- _ASSIGNMENT_
Where the records below begin, start copying, and stop after the line that contains "2.2 Berekening drempelbijdrage"; reproduce every line exactly but omit pictures.

Collected data:
┌──

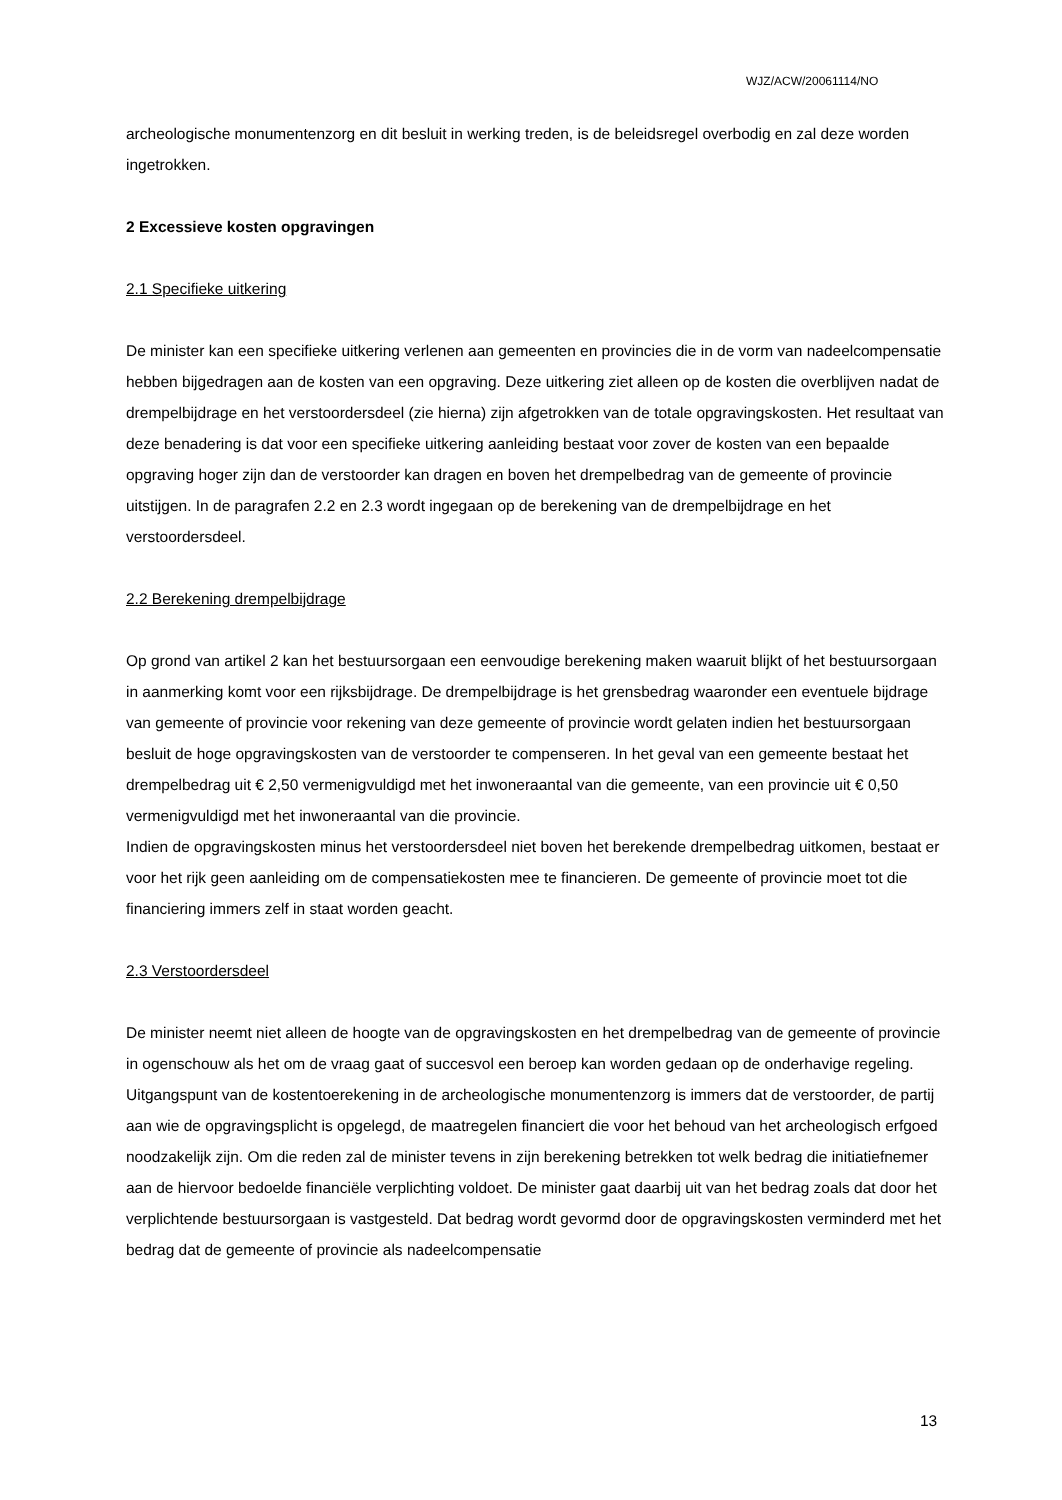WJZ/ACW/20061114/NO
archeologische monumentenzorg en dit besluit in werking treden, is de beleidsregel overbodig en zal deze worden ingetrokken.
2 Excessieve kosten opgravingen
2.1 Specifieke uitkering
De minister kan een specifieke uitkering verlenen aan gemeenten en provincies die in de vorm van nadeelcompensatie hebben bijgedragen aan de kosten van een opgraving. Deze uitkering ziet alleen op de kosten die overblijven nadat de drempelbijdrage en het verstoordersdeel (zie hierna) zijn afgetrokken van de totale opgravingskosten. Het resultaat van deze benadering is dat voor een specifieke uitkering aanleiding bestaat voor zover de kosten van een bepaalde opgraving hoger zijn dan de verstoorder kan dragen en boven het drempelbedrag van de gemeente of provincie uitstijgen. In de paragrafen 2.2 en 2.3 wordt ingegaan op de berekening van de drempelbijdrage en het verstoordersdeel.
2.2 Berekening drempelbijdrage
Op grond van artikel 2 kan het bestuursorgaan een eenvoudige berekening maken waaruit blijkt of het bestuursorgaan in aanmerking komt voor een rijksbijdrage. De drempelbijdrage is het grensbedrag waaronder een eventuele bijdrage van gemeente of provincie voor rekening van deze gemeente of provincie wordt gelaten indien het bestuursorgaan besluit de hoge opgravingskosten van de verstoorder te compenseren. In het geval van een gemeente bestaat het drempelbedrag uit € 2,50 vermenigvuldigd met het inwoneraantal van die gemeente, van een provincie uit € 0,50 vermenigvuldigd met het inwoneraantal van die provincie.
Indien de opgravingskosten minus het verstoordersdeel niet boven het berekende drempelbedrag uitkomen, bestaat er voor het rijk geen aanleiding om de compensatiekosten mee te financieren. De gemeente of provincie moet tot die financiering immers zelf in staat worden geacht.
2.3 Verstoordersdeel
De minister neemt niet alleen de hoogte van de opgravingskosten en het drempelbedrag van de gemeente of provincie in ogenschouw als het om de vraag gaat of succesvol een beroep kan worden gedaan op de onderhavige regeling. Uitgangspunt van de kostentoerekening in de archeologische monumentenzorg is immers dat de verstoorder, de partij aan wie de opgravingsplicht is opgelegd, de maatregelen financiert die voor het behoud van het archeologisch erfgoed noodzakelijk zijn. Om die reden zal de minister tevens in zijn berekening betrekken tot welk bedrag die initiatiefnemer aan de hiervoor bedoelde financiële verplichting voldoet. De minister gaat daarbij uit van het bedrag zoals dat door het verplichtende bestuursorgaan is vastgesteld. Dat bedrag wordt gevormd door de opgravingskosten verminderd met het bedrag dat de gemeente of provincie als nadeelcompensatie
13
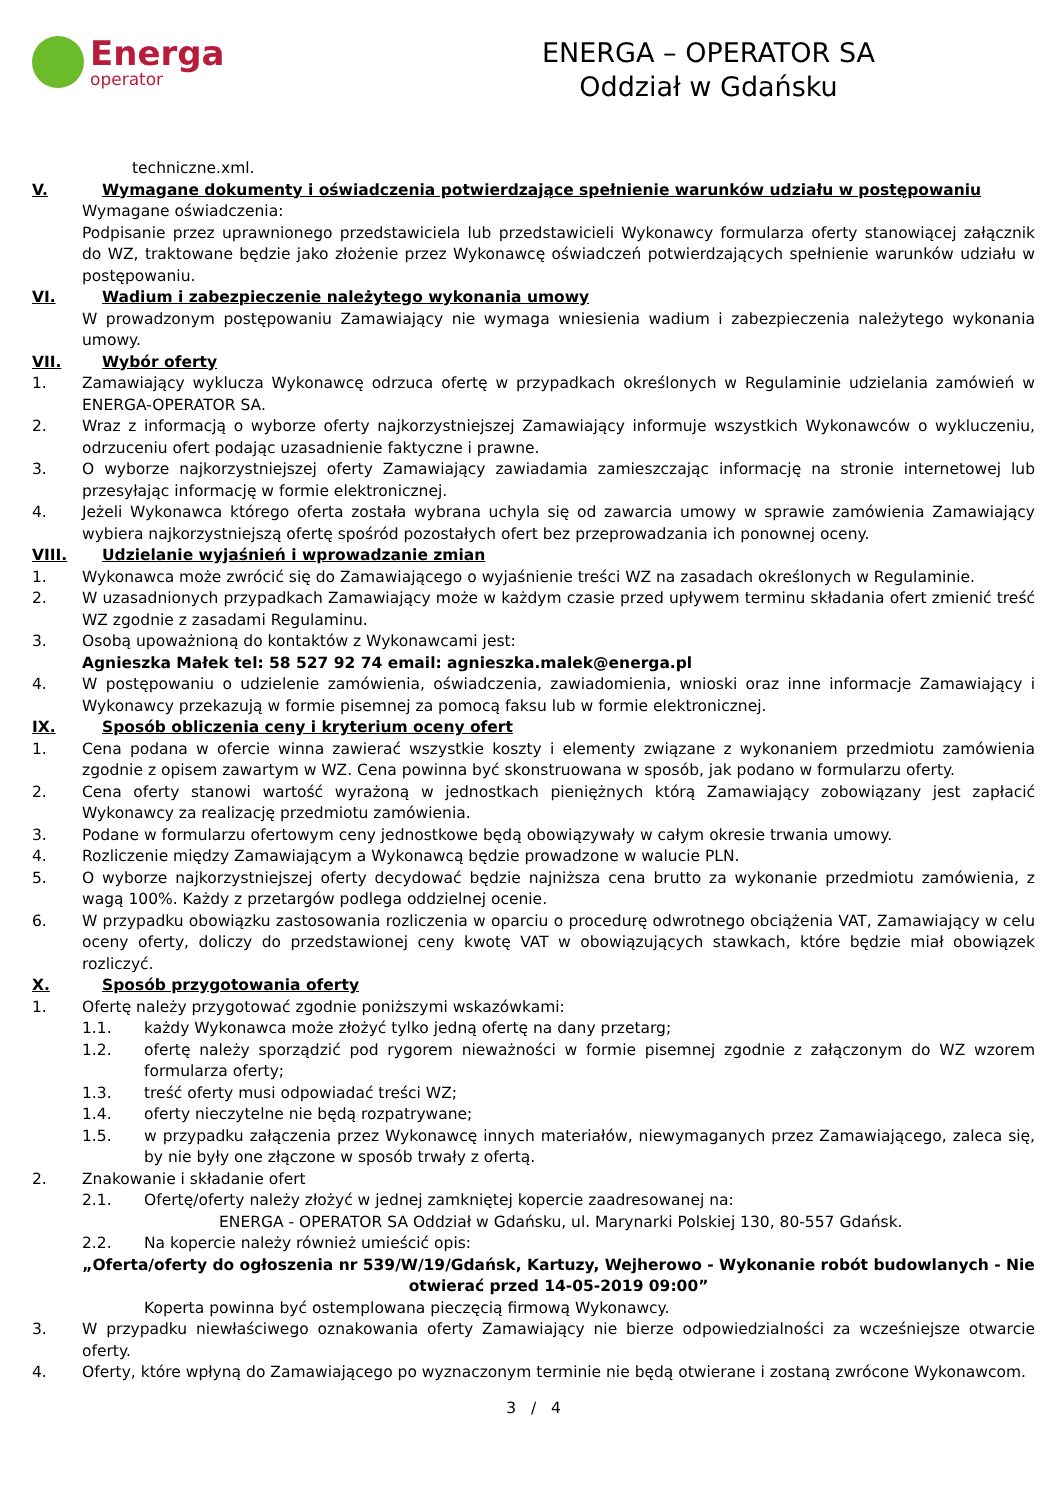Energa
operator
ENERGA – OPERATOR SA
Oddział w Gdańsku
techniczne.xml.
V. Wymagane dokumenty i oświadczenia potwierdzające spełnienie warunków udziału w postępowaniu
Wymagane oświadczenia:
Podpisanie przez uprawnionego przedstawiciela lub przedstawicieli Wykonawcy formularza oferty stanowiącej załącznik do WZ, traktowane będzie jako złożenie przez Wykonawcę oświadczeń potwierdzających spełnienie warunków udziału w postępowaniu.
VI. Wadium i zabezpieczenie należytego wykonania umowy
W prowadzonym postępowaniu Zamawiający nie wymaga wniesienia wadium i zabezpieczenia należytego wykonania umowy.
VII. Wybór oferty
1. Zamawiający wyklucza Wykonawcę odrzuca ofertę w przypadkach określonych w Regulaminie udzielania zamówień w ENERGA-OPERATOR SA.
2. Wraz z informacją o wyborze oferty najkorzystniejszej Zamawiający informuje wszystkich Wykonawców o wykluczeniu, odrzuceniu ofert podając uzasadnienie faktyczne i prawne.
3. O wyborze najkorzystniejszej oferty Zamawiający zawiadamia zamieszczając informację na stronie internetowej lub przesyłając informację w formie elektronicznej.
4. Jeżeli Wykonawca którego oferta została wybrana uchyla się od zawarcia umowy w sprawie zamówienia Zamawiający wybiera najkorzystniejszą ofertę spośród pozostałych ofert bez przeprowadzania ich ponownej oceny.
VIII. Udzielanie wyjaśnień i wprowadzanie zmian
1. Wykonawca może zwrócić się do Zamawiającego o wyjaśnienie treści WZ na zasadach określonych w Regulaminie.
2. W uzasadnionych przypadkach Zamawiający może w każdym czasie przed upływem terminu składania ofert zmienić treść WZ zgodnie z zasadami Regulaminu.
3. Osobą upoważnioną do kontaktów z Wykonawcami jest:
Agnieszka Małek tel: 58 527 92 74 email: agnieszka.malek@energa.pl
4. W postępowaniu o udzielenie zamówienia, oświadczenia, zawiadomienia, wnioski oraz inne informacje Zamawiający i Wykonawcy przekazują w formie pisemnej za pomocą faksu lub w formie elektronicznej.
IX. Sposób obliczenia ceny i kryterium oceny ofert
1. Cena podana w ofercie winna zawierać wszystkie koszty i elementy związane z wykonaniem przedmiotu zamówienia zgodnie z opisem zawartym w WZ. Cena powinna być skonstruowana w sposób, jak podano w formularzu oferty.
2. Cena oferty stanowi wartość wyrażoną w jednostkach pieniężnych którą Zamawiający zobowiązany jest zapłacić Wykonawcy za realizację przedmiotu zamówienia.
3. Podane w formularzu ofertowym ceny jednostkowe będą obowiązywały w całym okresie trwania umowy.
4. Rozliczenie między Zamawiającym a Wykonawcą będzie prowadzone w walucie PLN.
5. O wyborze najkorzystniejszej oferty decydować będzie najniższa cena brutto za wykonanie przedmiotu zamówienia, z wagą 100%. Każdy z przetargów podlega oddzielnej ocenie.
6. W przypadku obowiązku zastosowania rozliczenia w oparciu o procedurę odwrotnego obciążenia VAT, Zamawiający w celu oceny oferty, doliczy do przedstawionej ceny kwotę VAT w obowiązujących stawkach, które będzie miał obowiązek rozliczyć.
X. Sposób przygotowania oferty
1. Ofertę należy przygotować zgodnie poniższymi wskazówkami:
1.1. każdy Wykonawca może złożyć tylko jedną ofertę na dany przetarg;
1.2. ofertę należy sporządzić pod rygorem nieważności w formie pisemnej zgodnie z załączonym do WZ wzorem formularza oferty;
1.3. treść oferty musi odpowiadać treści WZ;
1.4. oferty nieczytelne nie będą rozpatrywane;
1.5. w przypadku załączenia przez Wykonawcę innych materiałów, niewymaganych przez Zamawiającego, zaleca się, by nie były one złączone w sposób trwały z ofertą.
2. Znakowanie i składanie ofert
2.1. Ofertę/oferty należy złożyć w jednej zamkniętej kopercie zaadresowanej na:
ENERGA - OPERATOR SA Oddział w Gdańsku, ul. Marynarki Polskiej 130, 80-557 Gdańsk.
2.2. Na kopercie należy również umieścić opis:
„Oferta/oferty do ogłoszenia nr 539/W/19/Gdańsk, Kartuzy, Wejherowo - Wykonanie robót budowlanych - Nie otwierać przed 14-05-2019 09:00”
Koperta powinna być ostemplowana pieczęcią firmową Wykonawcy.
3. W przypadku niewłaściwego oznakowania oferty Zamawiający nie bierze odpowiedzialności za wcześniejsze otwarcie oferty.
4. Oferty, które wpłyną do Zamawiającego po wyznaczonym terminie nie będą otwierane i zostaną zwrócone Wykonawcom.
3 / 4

└──

- _RESPONSE_
WJZ/ACW/20061114/NO
archeologische monumentenzorg en dit besluit in werking treden, is de beleidsregel overbodig en zal deze worden ingetrokken.
2 Excessieve kosten opgravingen
2.1 Specifieke uitkering
De minister kan een specifieke uitkering verlenen aan gemeenten en provincies die in de vorm van nadeelcompensatie hebben bijgedragen aan de kosten van een opgraving. Deze uitkering ziet alleen op de kosten die overblijven nadat de drempelbijdrage en het verstoordersdeel (zie hierna) zijn afgetrokken van de totale opgravingskosten. Het resultaat van deze benadering is dat voor een specifieke uitkering aanleiding bestaat voor zover de kosten van een bepaalde opgraving hoger zijn dan de verstoorder kan dragen en boven het drempelbedrag van de gemeente of provincie uitstijgen. In de paragrafen 2.2 en 2.3 wordt ingegaan op de berekening van de drempelbijdrage en het verstoordersdeel.
2.2 Berekening drempelbijdrage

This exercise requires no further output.